На этот раз Майя только вздрогнула от неожиданности, но не встала, как при первом взрыве. Санитарную сумку она держала теперь на коленях. Силок смотрел вперёд, а Майя наблюдала за ним, прислушиваясь к голосам и шагам.
— Несут кого-то, — сообщил Силок.
И немного погодя:
— Сюда несут.
С соседней машины кто-то тревожно спросил:
— Кого это?
— Старшину…
Ухватова осторожно опустили на снег. Он был мёртв, Майя спрыгнула с машины и, на ходу расстёгивая санитарную сумку, подошла к старшине; когда наклонилась над ним, чтобы посмотреть, куда ранен, чуть не вскрикнула от ужаса — вместо головы окровавленный комок. Но пахло палёной шерстью, потому что шинель на старшине, опалённая взрывом, все ещё тлела. От ближних машин подходили бойцы. Узнав, что случилось, молча снимали каски. Пушистый белый снег падал на их непокрытые головы. Иван Иванович Силок, тоже по привычке, как бывший санитарный инструктор, склонился над убитым старшиной, но он не откачнулся, как Майя, потому что за войну видел сотни разных смертей: и ужасных, и мучительных, и мгновенных, и эта не ошеломила его. Он только покачал головой и, проворчав: «Как разделало», не спеша поднялся и спросил у принёсших Ухватова солдат, как все произошло.

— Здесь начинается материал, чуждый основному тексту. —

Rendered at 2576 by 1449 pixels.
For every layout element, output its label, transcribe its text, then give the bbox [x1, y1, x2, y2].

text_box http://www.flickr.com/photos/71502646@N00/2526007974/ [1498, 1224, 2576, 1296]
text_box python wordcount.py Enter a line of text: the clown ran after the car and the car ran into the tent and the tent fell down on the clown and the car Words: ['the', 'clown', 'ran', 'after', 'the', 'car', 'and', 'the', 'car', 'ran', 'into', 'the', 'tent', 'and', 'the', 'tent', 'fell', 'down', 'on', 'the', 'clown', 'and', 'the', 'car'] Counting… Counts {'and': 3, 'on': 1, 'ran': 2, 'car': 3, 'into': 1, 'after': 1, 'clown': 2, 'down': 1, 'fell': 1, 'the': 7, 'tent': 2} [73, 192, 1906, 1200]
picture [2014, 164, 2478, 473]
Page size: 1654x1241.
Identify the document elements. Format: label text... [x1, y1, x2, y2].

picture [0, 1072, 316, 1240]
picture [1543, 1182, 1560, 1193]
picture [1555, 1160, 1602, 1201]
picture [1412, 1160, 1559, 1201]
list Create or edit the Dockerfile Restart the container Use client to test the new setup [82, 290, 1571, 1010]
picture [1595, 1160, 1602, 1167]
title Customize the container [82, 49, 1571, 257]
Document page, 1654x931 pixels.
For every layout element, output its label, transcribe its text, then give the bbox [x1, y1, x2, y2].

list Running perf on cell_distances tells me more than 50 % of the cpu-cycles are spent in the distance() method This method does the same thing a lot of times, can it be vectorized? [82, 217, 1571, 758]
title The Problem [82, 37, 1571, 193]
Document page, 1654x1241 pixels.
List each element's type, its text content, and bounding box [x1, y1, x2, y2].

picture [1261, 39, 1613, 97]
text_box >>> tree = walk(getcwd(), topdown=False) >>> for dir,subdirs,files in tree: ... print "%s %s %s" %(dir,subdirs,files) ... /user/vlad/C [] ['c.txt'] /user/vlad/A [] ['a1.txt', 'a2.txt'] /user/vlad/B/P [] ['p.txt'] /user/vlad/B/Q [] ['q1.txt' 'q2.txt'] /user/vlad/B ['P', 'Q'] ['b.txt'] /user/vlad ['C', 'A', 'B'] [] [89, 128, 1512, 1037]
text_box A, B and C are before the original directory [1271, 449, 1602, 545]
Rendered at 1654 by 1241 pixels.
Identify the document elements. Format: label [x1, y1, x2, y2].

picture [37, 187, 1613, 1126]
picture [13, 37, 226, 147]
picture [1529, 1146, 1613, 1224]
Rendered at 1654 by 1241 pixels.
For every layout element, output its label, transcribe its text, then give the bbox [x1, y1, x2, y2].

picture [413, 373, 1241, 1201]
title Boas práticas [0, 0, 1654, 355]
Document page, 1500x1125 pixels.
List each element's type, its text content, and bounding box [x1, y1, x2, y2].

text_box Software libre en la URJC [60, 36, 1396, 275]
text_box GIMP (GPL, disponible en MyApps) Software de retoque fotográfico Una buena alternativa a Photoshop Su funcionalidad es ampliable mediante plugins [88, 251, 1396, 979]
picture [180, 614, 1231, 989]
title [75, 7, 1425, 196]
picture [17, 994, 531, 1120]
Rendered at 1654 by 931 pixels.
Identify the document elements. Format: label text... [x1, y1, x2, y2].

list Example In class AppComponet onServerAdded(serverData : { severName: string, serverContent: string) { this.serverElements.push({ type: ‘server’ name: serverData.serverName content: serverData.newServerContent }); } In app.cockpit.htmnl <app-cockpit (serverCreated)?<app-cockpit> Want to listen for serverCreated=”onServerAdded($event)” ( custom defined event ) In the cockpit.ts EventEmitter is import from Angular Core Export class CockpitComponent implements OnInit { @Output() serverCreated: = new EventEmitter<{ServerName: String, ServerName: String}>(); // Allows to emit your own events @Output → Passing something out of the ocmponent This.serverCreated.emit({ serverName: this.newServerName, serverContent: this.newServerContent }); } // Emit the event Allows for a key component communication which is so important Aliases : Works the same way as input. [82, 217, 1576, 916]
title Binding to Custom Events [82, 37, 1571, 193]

— Сам виноват, — ответил один из бойцов. — Сунулся не в своё дело. Чего было лезть? Поддомкрачивали задний дифер, ну и — кто знал — поставили домкрат на вторую мину. А старшина-то как раз в это время и подоспел…
— Вот и узнай, где тебя смерть ждёт.
— А ведь на что уж осторожный был.
— Всю войну без царапины прошёл.
— А шофёр как?
— Шофёр жив-здоров. Домкрат-то устанавливал, говорят, заместитель командира полка по технической части, майор. Его тоже убило, на клочки разорвало.
— По машина-ам! — пронеслась команда вдоль колонны.
Старшину положили в кузов. Колонна двинулась дальше. Медленно, колея в колею, объехали подорвавшуюся штабную машину. Все также шёл снег, также гудел мотор, также насторожённо поскрипывали ящики со снарядами, словно ничего не случилось; только старшина теперь, замерзая, лежал на спине, разбросав ноги; шинель и сапоги запорашивал снег.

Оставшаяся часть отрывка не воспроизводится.